Она провела рукой по моей щеке, обняла за шею и наши губы встретились... И не расставались долго - долго... Затем Даша сделала шаг назад, перекрестила меня и тихонько сказала:
- Иди, Денис...
... Я отошел на пару десятков метров, обернулся и смотрел на удаляющуюся тоненькую фигурку, пока она не исчезла в воротах госпиталя. Потом медленно развернул сверточек, подаренный мне на прощание... Внутри лежала куколка в форме сестры милосердия, очень похожая на Дашу... Та самая куколка, которую я не успел купить в магазине Аарона ...

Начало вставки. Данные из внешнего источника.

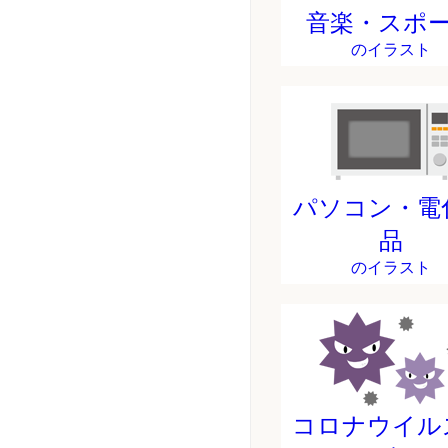
音楽・スポ
のイラスト
パソコン・電
品
のイラスト
コロナウイル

А вкус поцелуя я чувствовал всю дорогу...
***
В штаб армии я попал уже ближе к вечеру. У ворот меня тормознул часовой и, осведомившись о причине появления, вызвал унтера, который проводил к дежурному. Улучив момент, представился поручику, "воевавшему" сразу по трем телефонам, и предъявил предписание, которое капитан Бойко передал в госпиталь. Самого Валерия Антоновича на месте не оказалось, но дежурный сказал, что тот обязательно должен вернуться к вечернему совещанию и попросил подождать во дворе. Ну, что ж, солдат спит, а служба идет. Устроился на скамейке, видимо специально поставленной для посетителей, и стал наблюдать за тяжелой боевой службой штабных. Ну, если не ёрничать, все бегали, как наскипидаренные. Штаб напоминал большой муравейник, только муравьи в нем были цвета "хаки". Все куда-то спешили, несли бумаги, отдавали распоряжения... Спокойными были только радист в своем фургоне, охраняемый отдельным часовым, и казаки конвойной сотни, сидевшие возле коновязи и разговаривавшие о чем-то своем, станичном. Недалеко от крыльца водитель, или как в это время их называли - "шоффер", который открыл капот своего "пепелаца" и, не торопясь, копался внутри. Меня вдруг разобрало любопытство: чем отличается сей агрегат от, скажем "Жигуля", и я подошел познакомиться с последними достижениями "Автопрома". Водитель сначала косился на меня, но распознав после пары вопросов во мне человека, знакомого с техникой, стал разговорчивей. Мы с ним проболтали довольно долго, пока наконец-то не появился мой новый начальник. Валерий Антонович прискакал с тройкой казаков, спешился, кинул поводья коноводу. Заметив меня, улыбнулся и подошел. Поздоровавшись, мы прошли в штаб и зашли в большую комнату без таблички на дверях. Внутри обстановка была почти спартанской. Слева от входа стояла вешалка, рядом с ней шкаф с филенчатыми дверками. В дальнем глухом углу притаился массивный, скорее всего несгораемый сейф, рядом на стене висела зашторенная карта. Остальное место занимали три разнокалиберных письменных стола. За одним сидел, закопавшись в бумаги, поручик и что-то быстро писал, сверяясь со своими многочисленными листками.